Starting in 2024, gas-powered lawn care equipment cannot be sold to landscaping companies in California. More restrictions are likely coming elsewhere as governments try to figure out how to lessen climate change.
But customers also are demanding change — and were before California's mandate — pushing companies like Toro to develop battery-powered equipment, officials at the Bloomington-based company said.
Toro this fall introduced the GrandStand Revolution and Z Master Revolution, plug-in versions of its most popular commercial lawn mowers. The two join Toro's other electric and hybrid products for golf and professional landscape management.
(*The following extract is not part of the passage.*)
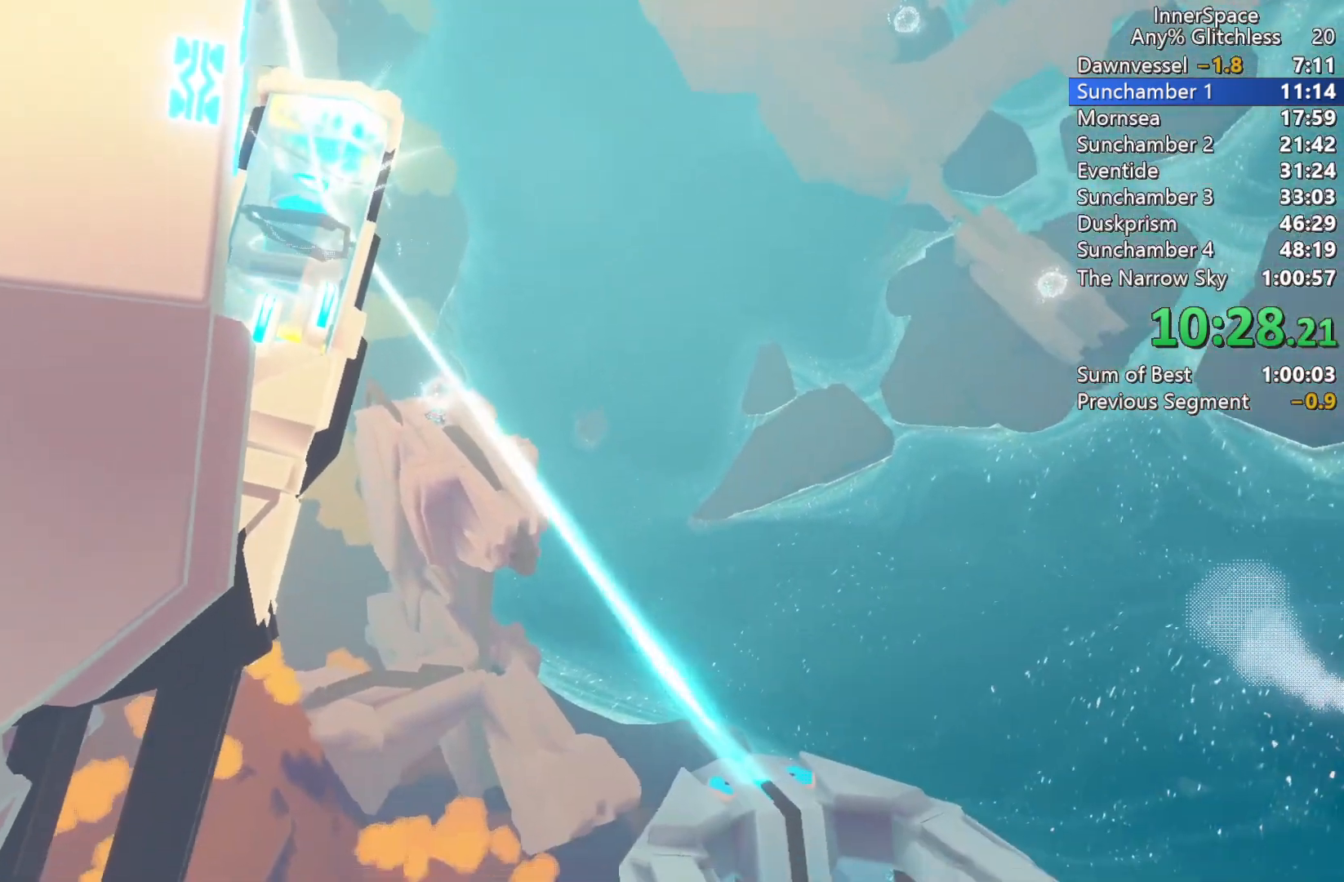
{"buttons": [], "left_stick": "center", "right_stick": "up", "events": []}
Nick Bloom, president of Bloomington-based Outdoor Perfection lawn care and landscaping, has used Toro equipment since he started his company in 1999. He has built his company from a few neighborhood lawn mowing contracts to a business with 21 employees with both residential and commercial contracts.
Bloom last month tried out Toro's newest all-electric commercial-grade mowers in an all-day test event.
"I've seen battery technology out there, but not in the commercial world," Bloom said. "Honestly, what is unique about this, this is the same machine that we run every single day with all our crews, except that it's battery-powered and it's useable right now."
Toro already has a lineup of popular electric residential products in its Flex-Force line that uses rechargeable lithium ion-based battery packs that can be switched among different products, including 21-inch-wide lawn mowers, single-stage snow blowers, trimmers, leaf blowers, hedge trimmers and other products.
New this snow season are two-stage snow blowers that can use multiple battery packs in the Flex-Force line.